Death & Wildflowers

angela l smith
3 min readMay 5, 2023
Photo by Pamela Heckel on Unsplash

Superblooms are covering California, thanks to the combined efforts of rainstorms and global warming. All the hillsides around me look like they are shimmering in shades of lavender, blue and poppy orange on the endless green grass. Bright signs of life surround me, and all I can think about is death, pain, and abandonment.

The hillsides looked the same that year. The year I spent driving endlessly north. The winding roads through the redwoods opened up to clearcut meadows covered in violet and orange. I wish I could take comfort in the knowledge that her last spring was filled with beauty and color. But truthfully, she was so far gone in pain by that time even to see it. Cancer cast an impenetrable haze over everything for her. For both of us, really.

Spring’s fickle nature mirrors the rapid way that hope and love can degrade into despair and pain. A day full of bright sun and blue skies can suddenly turn to wind and rain. The dark storm clouds often lurk at the far side of the endless blue skies overhead. That season started with the bright light of hope — the tumor was shrinking, and the poison of chemo was winning. Then the rain came, washing away the progress.

The twisted nature of caring for a terminally ill parent is difficult to explain. Trying to find a balance between caring for her as a child does and caring for her as an adult should — choosing what her heart needs versus what her body needs.

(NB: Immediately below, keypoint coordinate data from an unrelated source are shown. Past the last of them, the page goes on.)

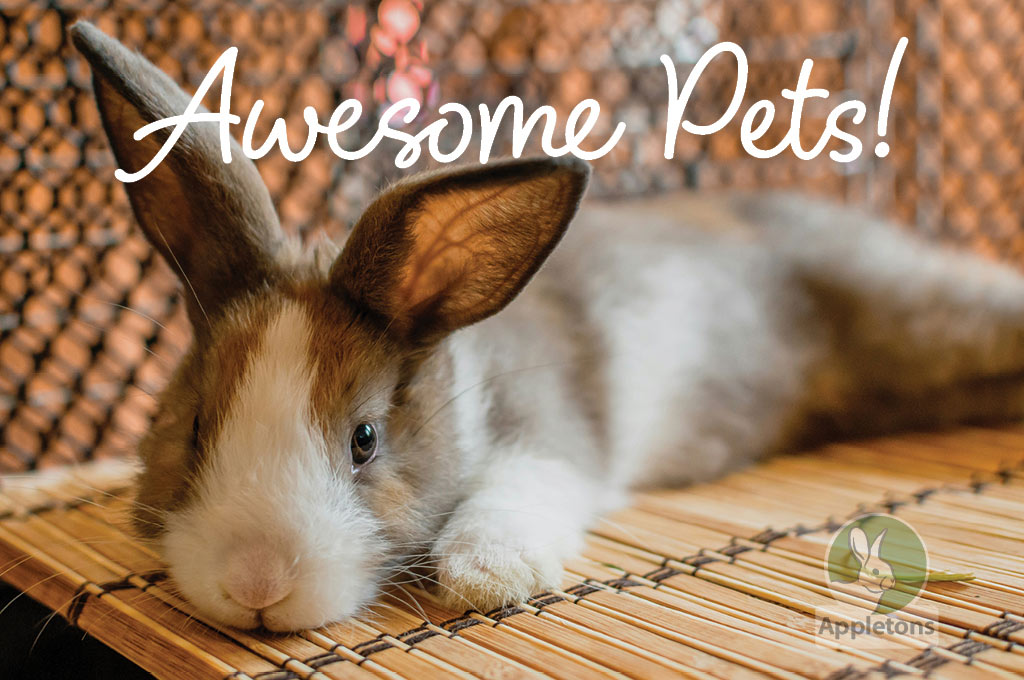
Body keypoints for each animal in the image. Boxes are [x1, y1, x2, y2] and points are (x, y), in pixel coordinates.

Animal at [72, 21, 1024, 632]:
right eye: (195, 428)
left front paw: (488, 577)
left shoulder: (554, 430)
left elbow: (523, 488)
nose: (257, 584)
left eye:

Watching her fight to keep a sense of personal control as the disease slowly ate away everything that made her who she was. It was unbearable to witness and made me make decisions I regret.

Those last few weeks play out endlessly in my mind. Dark and hazy. Numb. Visions of her hunched over in agony, unable to speak. Night-blackened roads, miles from any help or comfort. Terrifying stops on the side of the road, not knowing what to do. Not knowing if her altered state was from too much medication or not enough. Fighting with people at the hospitals to get her help. Watching her arm and hand turn blue, the blood-clot that would eventually end her pain. The slightest touch was agony for her, and I was forced to torture her as I moved her from the cars to the wheelchairs to the beds. The sound of her pain still haunts me.

The months of living in constant agony slowly stripped away the last of what made me her daughter and replaced it with a faceless shadow, an angel of death. Sounds melodramatic, I know. But I became tied inexorably to her pain. I witnessed it, I caused it, and I could do nothing to end it.

I remember the exact moment I realized my mother was gone. It wasn’t the last time I heard her voice or the last time I saw her chest rise and fall. Terminal illness is unfair in so many ways. One of the cruelest is how it will occasionally allow the person from before to slip through to the surface before snatching them back with a vengeance. That night she sounded strong and solid, the voice and mind of my loving mom tricking me into falling back into being a daughter. Tricking me into believing she could give me comfort like she always had before. I asked her the unanswered question that had haunted me with my dad, “You know how much I love you, right?” silly and stupid, I know. A child seeking validation from a parent. The disease must have heard the hitch in my voice. With that one selfish question, she was gone for good — pulled back down into the ever-present abyss of fear she now lived in. She suddenly sounded exactly how I felt — lost, confused, and scared. I was never able to bring her back after that, never able to make sure she knew that I loved her. That one childish need left me completely abandoned.

So now I sit here, surrounded once again by the colorful signs of life. And all I want is for the rain to come back and the winds to howl and scream with me.